→ **Task statement**:
Copy the data below word for word, leaving out the pictures.

→ **Exercise materials**:
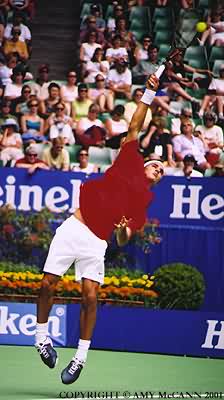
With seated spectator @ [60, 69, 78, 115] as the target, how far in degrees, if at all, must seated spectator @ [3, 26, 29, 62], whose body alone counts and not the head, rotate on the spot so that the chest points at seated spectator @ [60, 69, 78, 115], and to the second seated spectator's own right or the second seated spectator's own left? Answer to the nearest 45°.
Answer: approximately 45° to the second seated spectator's own left

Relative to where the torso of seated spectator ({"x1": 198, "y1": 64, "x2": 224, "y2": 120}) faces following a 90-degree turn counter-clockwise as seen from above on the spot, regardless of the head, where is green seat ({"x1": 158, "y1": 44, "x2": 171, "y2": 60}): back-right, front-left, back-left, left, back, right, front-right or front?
back

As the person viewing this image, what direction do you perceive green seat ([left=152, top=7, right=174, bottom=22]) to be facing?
facing the viewer

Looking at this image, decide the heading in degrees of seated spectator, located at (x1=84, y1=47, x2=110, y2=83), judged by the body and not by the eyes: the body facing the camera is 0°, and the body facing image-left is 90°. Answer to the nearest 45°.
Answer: approximately 0°

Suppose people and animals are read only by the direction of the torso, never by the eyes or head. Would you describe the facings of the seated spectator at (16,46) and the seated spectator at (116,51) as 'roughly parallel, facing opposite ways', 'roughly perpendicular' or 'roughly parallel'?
roughly parallel

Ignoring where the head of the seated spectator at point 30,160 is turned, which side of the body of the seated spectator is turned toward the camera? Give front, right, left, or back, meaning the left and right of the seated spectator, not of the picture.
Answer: front

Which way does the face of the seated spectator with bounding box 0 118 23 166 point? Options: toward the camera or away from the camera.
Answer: toward the camera

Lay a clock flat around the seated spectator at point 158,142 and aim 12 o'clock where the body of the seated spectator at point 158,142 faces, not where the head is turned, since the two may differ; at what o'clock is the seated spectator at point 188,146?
the seated spectator at point 188,146 is roughly at 9 o'clock from the seated spectator at point 158,142.

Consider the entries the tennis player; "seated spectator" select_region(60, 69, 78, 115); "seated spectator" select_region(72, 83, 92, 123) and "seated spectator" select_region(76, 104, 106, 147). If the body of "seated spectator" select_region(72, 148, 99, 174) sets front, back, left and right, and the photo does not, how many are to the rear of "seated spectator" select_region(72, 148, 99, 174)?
3

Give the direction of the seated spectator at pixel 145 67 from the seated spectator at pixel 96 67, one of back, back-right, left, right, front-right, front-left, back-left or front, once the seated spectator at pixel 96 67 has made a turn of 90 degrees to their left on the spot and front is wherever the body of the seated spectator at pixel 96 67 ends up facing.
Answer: front

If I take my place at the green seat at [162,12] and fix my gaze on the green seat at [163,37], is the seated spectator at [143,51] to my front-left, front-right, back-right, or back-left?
front-right

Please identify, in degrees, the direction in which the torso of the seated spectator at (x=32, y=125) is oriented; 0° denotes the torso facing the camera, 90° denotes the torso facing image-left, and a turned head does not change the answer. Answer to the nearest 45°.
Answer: approximately 0°
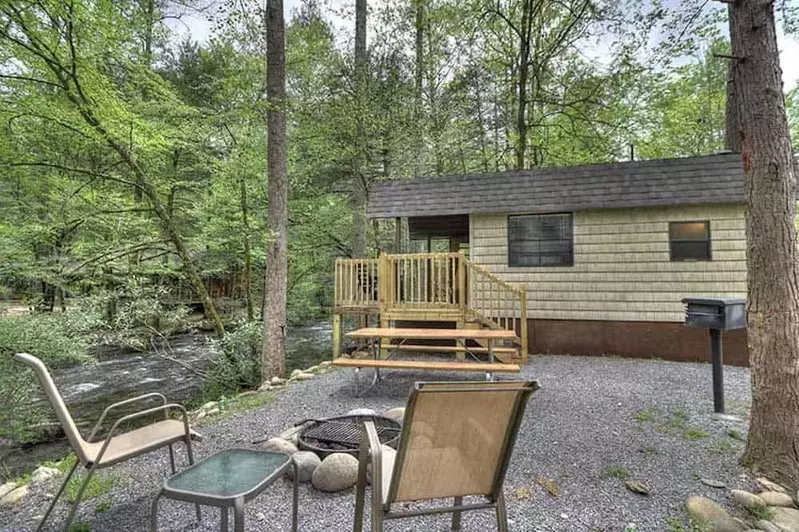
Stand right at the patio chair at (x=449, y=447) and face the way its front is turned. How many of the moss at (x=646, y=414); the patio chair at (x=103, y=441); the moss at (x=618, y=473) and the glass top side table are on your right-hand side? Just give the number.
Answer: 2

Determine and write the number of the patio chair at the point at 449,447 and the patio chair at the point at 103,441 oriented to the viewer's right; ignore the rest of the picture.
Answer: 1

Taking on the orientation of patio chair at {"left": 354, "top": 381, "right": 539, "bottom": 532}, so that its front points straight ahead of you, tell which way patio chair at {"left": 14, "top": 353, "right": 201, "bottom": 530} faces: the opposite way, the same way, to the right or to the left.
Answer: to the right

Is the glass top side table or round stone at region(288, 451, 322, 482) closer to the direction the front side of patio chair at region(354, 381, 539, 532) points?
the round stone

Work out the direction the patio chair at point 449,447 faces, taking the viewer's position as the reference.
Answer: facing away from the viewer and to the left of the viewer

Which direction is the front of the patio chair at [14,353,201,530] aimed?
to the viewer's right

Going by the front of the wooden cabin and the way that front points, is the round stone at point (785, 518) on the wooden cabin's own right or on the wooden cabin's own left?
on the wooden cabin's own left

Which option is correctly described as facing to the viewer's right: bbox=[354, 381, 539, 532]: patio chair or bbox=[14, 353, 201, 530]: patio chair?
bbox=[14, 353, 201, 530]: patio chair

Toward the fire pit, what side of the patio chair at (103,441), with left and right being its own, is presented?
front

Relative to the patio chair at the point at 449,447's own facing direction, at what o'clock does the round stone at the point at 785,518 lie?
The round stone is roughly at 4 o'clock from the patio chair.
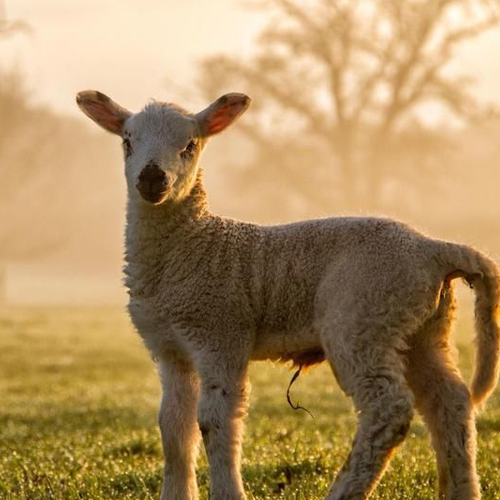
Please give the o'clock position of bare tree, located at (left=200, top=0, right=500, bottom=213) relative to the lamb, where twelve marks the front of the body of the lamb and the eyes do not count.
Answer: The bare tree is roughly at 3 o'clock from the lamb.

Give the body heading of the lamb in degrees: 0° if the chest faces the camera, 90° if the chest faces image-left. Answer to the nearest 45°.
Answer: approximately 90°
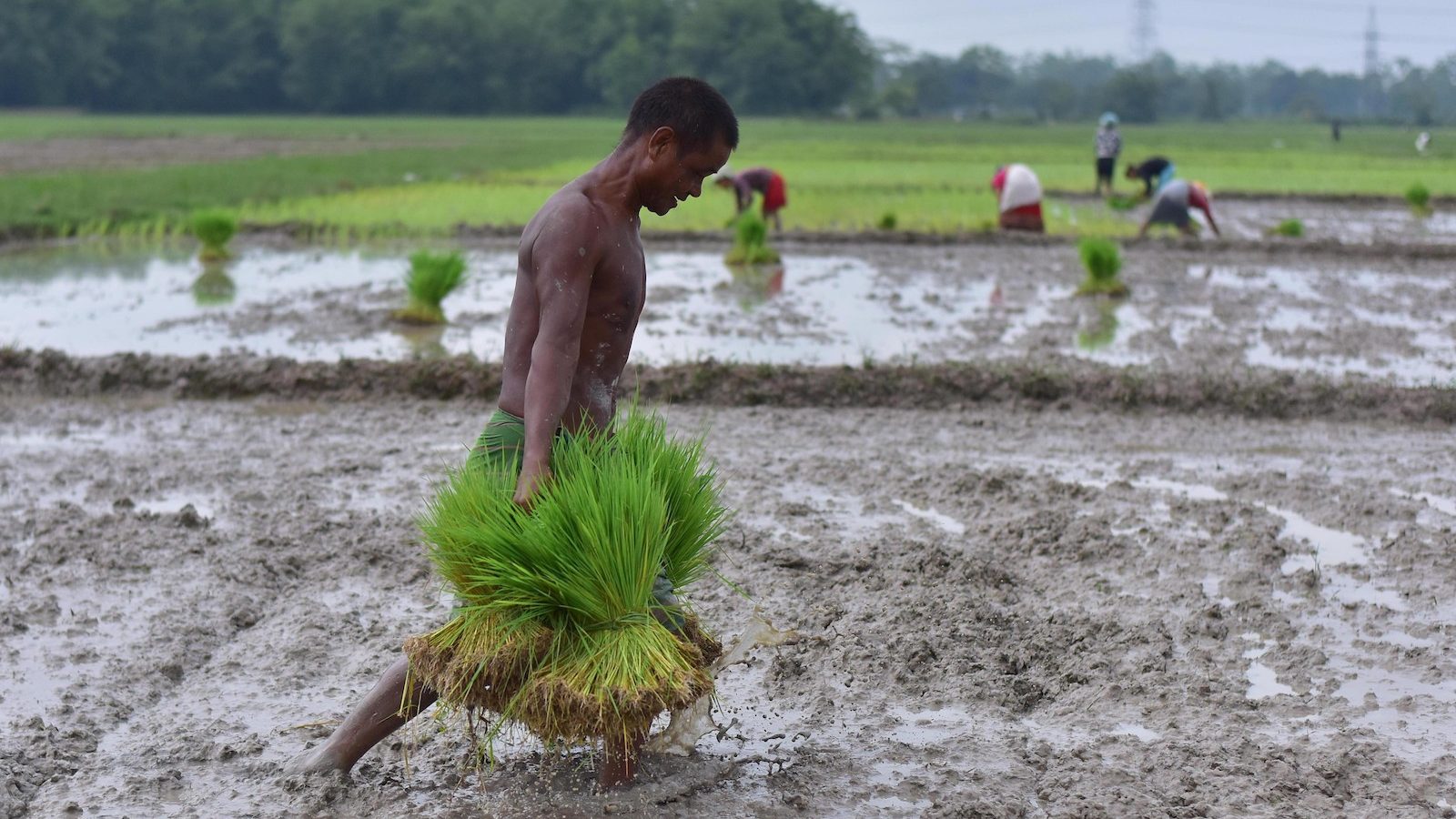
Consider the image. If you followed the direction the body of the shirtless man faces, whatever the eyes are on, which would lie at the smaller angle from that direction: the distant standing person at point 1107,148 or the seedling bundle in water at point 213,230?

→ **Worked solution**:
With seated spectator @ [60, 69, 78, 115] as the target, how far in degrees, if at all, must seated spectator @ [3, 26, 29, 62], whose body alone counts and not the head, rotate on the spot so that the chest points at seated spectator @ [60, 69, 78, 115], and to the second seated spectator's own right or the second seated spectator's own left? Answer to the nearest 45°.
Answer: approximately 45° to the second seated spectator's own left

Relative to where the torso of seated spectator ({"x1": 198, "y1": 64, "x2": 224, "y2": 120}) faces following a 90-degree turn counter-clockwise as seen from above on the spot, regardless of the head, where is green seat ({"x1": 158, "y1": 44, "x2": 171, "y2": 60}): back-right, front-left, back-left, left, back, right, front-right or front?
back

As the person viewing this image, what direction do you perceive green seat ([left=152, top=7, right=174, bottom=22]) to be facing?
facing the viewer

Looking at this image, decide the heading in degrees of seated spectator, located at (x1=84, y1=47, x2=110, y2=83), judged by the body and not by the eyes: the body facing the camera is 0°, and the body facing image-left is 90°. Answer to the nearest 45°.
Answer: approximately 0°

Suppose people and animals are read only by the direction of the torso, never by the eyes or head. Would you describe the facings of the seated spectator at (16,46) and the seated spectator at (116,51) as 'roughly parallel, facing opposite ways', 'roughly perpendicular' or 'roughly parallel'?
roughly parallel

Ignoring where the head of the seated spectator at point 30,160 is turned, which side of the body of the seated spectator is turned toward the camera? Give front, right, left, or back, meaning the left and right of the seated spectator, not of the picture.
Answer: front

Which way does the face of the seated spectator with bounding box 0 118 23 166 point? Options: toward the camera or away from the camera.
Answer: toward the camera

Lay a clock flat around the seated spectator at point 158,142 and aim 12 o'clock where the body of the seated spectator at point 158,142 faces, not where the head is turned, since the two may differ; at what o'clock is the seated spectator at point 188,146?
the seated spectator at point 188,146 is roughly at 9 o'clock from the seated spectator at point 158,142.

Consider the entries the tennis player; "seated spectator" select_region(60, 69, 78, 115); "seated spectator" select_region(72, 83, 92, 123) and "seated spectator" select_region(76, 104, 106, 147). If the body of "seated spectator" select_region(72, 148, 99, 174) sets front, back, left and right, and the photo does not, how many are to the rear of "seated spectator" select_region(72, 148, 99, 174)?
3

Give the direction of the seated spectator at pixel 145 67 from the seated spectator at pixel 96 67, one of back, back-right, left, right, front-right, front-left, back-left or front, once the seated spectator at pixel 96 67 has made a turn of 90 degrees to their left on the spot and front is wherever the body of the seated spectator at pixel 96 67 ends up facing.
Answer: front

If I take my place at the green seat at [162,12] and fix my gaze on the green seat at [163,37], is the seated spectator at [143,51] to my front-left, front-right, back-right, or back-left?
front-right

Please identify, in degrees, the direction in which the torso of the seated spectator at (x=32, y=125) is oriented; 0° denotes the torso facing the camera, 90° denotes the torso facing image-left, and a turned head does not change the answer. Answer to the nearest 45°.
Answer: approximately 0°
Stand right at the patio chair at (x=449, y=447) and face the way its front is turned. How many of the moss at (x=646, y=414); the patio chair at (x=103, y=441); the moss at (x=618, y=473) and the glass top side table are on your right-hand side? Just give the number.
Answer: 2

Determine and write the number of the patio chair at the point at 449,447 and the patio chair at the point at 103,441 oriented to the viewer's right; ignore the rest of the picture.
Answer: 1

Taking on the orientation of patio chair at {"left": 354, "top": 381, "right": 539, "bottom": 532}, so that its front points straight ahead of you, tell which way patio chair at {"left": 14, "top": 353, "right": 201, "bottom": 530} faces: the opposite way, the same way, to the right or to the left.
Answer: to the right

Is the glass top side table or round stone at region(288, 451, 322, 482) closer to the direction the front side of patio chair at region(354, 381, 539, 532) points?
the round stone

Work out the direction the patio chair at point 449,447 faces, taking the viewer's position as the reference.
Answer: facing away from the viewer and to the left of the viewer

Which direction is the front of the patio chair at [14,353,201,530] aimed?
to the viewer's right

Going by the front of the wooden cabin and the way that front points, is the round stone at point (785, 518) on the wooden cabin's own right or on the wooden cabin's own left?
on the wooden cabin's own left

Which option is correctly described as facing to the viewer's right: bbox=[354, 381, 539, 532]: patio chair or bbox=[14, 353, 201, 530]: patio chair?
bbox=[14, 353, 201, 530]: patio chair

Toward the fire pit, what side of the patio chair at (103,441), with left and right being its own, is presented?
front

Relative to the patio chair at the point at 449,447's own facing direction, at what o'clock does the round stone at the point at 785,518 lie?
The round stone is roughly at 4 o'clock from the patio chair.
Please give the o'clock position of bare tree, located at (left=200, top=0, right=500, bottom=213) relative to the lamb, where twelve marks the front of the body of the lamb and the eyes do not count.
Answer: The bare tree is roughly at 3 o'clock from the lamb.

Give the body heading of the lamb in degrees: 0° if the chest faces the camera, 90° if the chest faces image-left. Answer to the nearest 45°.
Answer: approximately 90°
Consider the image. If you followed the direction the body of the shirtless man faces, whatever the eyes are on, which would lie at the smaller angle from that direction: the distant standing person at point 1107,148 or the seedling bundle in water at point 213,230?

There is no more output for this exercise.